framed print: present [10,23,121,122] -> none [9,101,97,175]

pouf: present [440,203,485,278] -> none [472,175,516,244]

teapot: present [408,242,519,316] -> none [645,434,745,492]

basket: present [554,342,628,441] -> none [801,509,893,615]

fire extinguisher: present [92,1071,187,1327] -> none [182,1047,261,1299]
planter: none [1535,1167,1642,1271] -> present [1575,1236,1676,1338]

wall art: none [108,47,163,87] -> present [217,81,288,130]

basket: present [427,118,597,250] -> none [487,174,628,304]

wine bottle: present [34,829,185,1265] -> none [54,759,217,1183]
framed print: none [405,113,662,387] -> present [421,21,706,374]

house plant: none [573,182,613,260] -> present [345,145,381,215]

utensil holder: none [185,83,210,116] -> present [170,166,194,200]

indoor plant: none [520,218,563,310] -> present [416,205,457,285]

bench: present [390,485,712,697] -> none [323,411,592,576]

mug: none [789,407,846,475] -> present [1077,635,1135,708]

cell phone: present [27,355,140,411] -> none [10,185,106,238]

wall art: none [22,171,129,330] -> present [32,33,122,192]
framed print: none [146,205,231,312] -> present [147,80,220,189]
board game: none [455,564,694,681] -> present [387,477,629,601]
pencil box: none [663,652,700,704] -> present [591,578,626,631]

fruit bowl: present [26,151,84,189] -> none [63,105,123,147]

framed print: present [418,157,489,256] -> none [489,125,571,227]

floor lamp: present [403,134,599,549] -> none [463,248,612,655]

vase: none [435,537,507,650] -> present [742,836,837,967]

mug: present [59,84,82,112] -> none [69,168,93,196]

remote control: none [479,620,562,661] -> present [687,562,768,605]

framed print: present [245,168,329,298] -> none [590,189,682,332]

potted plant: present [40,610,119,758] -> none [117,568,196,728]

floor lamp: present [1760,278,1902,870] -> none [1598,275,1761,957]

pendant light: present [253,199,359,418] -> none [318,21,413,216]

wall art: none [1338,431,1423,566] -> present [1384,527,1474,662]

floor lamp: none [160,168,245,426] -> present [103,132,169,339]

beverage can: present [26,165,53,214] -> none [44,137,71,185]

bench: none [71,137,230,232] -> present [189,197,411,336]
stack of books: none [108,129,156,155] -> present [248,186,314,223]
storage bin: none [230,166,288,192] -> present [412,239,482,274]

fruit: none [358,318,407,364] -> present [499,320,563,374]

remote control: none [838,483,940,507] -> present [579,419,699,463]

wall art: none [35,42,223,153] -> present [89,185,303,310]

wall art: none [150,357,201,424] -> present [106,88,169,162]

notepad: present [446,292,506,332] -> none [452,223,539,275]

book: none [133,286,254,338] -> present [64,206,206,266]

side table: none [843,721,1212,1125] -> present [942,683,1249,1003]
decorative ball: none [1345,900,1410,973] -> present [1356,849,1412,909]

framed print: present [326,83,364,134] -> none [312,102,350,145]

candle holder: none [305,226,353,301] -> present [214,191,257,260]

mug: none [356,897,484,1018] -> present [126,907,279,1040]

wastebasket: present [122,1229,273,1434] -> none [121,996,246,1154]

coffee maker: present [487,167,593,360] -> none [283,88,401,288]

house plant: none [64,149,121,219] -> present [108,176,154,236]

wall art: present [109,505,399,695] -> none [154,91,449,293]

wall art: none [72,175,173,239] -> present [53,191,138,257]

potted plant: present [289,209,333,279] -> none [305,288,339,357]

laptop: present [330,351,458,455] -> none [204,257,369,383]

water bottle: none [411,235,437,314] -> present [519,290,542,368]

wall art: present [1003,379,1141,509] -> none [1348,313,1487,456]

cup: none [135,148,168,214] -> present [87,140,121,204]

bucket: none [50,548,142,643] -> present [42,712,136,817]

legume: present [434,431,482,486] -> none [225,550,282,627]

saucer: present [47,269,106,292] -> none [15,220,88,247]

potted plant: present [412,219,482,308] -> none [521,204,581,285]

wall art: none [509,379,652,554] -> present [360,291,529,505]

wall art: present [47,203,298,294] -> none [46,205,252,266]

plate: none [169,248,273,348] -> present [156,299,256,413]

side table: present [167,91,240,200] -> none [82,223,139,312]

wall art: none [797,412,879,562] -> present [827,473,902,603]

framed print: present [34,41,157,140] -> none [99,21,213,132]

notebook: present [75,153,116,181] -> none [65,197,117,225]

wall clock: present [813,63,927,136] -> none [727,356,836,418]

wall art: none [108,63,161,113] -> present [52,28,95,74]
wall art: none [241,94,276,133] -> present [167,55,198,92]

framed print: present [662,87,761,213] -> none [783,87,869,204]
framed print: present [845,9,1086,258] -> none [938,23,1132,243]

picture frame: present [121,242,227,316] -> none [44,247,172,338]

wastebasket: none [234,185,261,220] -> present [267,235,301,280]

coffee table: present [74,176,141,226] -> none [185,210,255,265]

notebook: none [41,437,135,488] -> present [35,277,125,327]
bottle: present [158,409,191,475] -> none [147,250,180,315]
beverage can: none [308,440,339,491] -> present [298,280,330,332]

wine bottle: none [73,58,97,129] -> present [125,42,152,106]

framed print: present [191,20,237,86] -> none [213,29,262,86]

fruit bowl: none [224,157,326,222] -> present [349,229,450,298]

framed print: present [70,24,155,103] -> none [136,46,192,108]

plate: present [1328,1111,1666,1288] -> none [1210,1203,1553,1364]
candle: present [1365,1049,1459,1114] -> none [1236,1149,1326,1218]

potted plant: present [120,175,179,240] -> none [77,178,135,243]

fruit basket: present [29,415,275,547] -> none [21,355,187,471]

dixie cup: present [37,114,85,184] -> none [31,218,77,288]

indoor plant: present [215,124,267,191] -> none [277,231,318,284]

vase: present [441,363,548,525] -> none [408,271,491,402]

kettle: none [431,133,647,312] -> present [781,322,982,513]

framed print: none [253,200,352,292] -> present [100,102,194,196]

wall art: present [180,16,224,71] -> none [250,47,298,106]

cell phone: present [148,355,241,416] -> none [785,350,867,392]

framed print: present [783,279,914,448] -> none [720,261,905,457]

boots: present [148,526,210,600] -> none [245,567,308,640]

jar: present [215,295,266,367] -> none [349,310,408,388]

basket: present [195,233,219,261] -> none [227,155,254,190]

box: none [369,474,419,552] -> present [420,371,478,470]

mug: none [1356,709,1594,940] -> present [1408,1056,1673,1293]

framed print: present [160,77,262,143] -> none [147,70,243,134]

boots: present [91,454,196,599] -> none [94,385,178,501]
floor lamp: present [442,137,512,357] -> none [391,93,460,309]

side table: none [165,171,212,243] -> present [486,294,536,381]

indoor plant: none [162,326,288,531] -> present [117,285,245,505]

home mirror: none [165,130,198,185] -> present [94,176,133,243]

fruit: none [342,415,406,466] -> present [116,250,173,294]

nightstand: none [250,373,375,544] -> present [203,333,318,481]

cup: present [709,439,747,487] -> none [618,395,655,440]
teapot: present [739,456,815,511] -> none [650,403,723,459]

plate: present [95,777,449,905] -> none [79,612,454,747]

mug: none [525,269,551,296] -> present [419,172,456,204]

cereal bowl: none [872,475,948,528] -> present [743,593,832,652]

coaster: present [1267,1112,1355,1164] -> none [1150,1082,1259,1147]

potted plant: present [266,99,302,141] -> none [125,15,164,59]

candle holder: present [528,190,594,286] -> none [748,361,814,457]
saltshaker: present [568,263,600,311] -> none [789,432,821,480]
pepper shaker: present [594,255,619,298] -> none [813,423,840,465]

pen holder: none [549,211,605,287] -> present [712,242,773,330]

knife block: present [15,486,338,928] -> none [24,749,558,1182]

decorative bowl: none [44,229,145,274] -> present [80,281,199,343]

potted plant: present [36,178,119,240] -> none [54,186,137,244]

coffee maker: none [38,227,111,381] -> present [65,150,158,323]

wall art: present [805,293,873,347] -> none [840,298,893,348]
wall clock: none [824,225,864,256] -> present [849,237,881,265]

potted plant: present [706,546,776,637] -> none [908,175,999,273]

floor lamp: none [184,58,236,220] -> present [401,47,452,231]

########

→ **What the exercise asks**
Using the records above, write out exactly the lines from the one containing "potted plant: present [266,99,302,141]" through the last, and add nothing.

→ **Answer to the problem**
potted plant: present [266,99,302,141] -> none [125,15,164,59]

candle holder: present [528,190,594,286] -> none [748,361,814,457]
saltshaker: present [568,263,600,311] -> none [789,432,821,480]
pepper shaker: present [594,255,619,298] -> none [813,423,840,465]

pen holder: none [549,211,605,287] -> present [712,242,773,330]

knife block: present [15,486,338,928] -> none [24,749,558,1182]

decorative bowl: none [44,229,145,274] -> present [80,281,199,343]

potted plant: present [36,178,119,240] -> none [54,186,137,244]

coffee maker: none [38,227,111,381] -> present [65,150,158,323]

wall art: present [805,293,873,347] -> none [840,298,893,348]
wall clock: none [824,225,864,256] -> present [849,237,881,265]

potted plant: present [706,546,776,637] -> none [908,175,999,273]

floor lamp: none [184,58,236,220] -> present [401,47,452,231]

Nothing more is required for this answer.